Risks and Challenges
No investment field is without risks, and Paulownia projects are no exception. The most important challenges are:
Climate Risks: Although modern Paulownia hybrids are winter-hardy, extreme late frosts can cause damage particularly in the first two years of growth. Careful site selection and risk diversification across multiple locations minimize this risk. It is important to emphasize that the Paulownia hybrids used in these plantations are NOT invasive species — only sterile hybrids are planted, which cannot self-seed or spread beyond cultivation areas.
Market Price Risks: The price for carbon credits is subject to fluctuations. However, regulatory developments — particularly the CRCF and increasing demand due to CSRD reporting obligations — suggest a long-term upward trend.
Regulatory Uncertainty: The Delegated Act on agroforestry methodologies has not yet been finally adopted. Delays in the legislative process could shift the timeline for CRCF certification.

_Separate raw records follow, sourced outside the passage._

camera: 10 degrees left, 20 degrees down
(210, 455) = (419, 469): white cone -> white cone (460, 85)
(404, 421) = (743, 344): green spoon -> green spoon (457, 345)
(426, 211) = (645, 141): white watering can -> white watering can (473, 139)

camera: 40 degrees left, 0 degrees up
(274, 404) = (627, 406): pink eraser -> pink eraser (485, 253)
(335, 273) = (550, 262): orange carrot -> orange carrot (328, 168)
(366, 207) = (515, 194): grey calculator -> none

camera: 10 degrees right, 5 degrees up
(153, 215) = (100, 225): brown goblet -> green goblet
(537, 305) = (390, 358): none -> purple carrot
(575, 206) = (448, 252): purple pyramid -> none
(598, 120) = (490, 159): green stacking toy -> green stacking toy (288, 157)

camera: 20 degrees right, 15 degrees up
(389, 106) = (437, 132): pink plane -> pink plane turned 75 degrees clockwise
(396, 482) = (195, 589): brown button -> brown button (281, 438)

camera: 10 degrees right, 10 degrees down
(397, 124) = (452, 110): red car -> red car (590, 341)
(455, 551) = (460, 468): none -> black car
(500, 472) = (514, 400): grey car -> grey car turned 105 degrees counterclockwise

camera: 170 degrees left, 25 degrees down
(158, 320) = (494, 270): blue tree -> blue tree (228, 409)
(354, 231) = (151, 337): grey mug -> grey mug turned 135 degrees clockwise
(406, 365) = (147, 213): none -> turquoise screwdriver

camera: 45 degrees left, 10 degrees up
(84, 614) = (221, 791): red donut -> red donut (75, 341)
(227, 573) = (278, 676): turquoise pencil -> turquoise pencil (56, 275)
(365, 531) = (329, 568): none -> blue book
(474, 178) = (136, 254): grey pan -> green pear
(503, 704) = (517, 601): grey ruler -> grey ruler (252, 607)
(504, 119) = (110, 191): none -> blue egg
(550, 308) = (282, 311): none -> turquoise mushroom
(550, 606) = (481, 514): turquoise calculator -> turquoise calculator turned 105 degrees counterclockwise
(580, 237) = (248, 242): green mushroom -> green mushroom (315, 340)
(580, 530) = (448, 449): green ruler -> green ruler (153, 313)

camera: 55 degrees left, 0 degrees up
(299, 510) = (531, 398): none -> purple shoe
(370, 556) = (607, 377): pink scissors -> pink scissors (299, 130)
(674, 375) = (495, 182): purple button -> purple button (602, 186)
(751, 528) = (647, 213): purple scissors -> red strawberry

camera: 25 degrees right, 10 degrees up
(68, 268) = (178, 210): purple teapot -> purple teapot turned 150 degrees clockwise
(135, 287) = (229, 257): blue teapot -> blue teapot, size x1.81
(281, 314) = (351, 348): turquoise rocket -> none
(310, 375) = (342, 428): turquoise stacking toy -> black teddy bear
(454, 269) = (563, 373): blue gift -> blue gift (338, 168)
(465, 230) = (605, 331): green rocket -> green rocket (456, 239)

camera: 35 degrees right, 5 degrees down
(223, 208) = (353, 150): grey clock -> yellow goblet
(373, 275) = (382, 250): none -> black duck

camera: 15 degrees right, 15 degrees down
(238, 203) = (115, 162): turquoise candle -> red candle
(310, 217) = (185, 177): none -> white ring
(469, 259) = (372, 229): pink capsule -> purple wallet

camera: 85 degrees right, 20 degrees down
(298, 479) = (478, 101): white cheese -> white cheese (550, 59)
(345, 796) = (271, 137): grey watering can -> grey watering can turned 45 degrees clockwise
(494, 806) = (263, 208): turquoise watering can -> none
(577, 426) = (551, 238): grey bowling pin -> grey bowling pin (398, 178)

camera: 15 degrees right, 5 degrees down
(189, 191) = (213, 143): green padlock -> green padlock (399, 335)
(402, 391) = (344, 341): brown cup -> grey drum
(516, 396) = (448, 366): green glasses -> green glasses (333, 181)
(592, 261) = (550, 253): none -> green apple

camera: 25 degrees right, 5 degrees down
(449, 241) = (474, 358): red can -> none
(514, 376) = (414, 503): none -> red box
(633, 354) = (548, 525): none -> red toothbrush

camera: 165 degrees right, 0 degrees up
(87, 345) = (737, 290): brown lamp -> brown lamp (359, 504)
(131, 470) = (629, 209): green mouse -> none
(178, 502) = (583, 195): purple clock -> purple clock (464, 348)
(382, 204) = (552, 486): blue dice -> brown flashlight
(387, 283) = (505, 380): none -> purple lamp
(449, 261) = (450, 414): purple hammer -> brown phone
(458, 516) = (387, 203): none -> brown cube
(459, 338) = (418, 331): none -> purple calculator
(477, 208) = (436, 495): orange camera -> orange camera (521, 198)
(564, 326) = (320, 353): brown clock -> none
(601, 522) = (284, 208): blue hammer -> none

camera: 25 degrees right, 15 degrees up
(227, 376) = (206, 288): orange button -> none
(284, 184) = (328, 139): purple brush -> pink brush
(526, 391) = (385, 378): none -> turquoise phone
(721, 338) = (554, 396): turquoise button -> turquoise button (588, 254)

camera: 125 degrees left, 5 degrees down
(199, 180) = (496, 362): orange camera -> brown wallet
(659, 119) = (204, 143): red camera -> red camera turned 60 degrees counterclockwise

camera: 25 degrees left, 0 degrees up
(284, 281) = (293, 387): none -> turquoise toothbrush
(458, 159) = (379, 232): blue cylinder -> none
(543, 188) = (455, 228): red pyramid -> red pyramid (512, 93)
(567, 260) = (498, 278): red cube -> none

Conclusion: Paulownia as a Bridge Between Business and Climate Protection
Paulownia-based carbon credits stand at a turning point. The scientific evidence is robust, the regulatory framework is taking shape, and the economic parameters are compelling. For companies that need to improve their CO2 balance, they offer a cost-effective, transparent, and European solution.
For investors, Paulownia projects offer a rare combination of measurable impact and solid returns. The window for early-mover advantages is now — before CRCF certification becomes fully established and competition for suitable land intensifies.
About the Author: Dirk Röthig is CEO of VERDANTIS Impact Capital, an impact investment platform for carbon credits, agroforestry, and nature-based solutions based in Zug, Switzerland. He is intensively engaged with sustainable forestry, EU climate regulation, and AI-driven business transformation.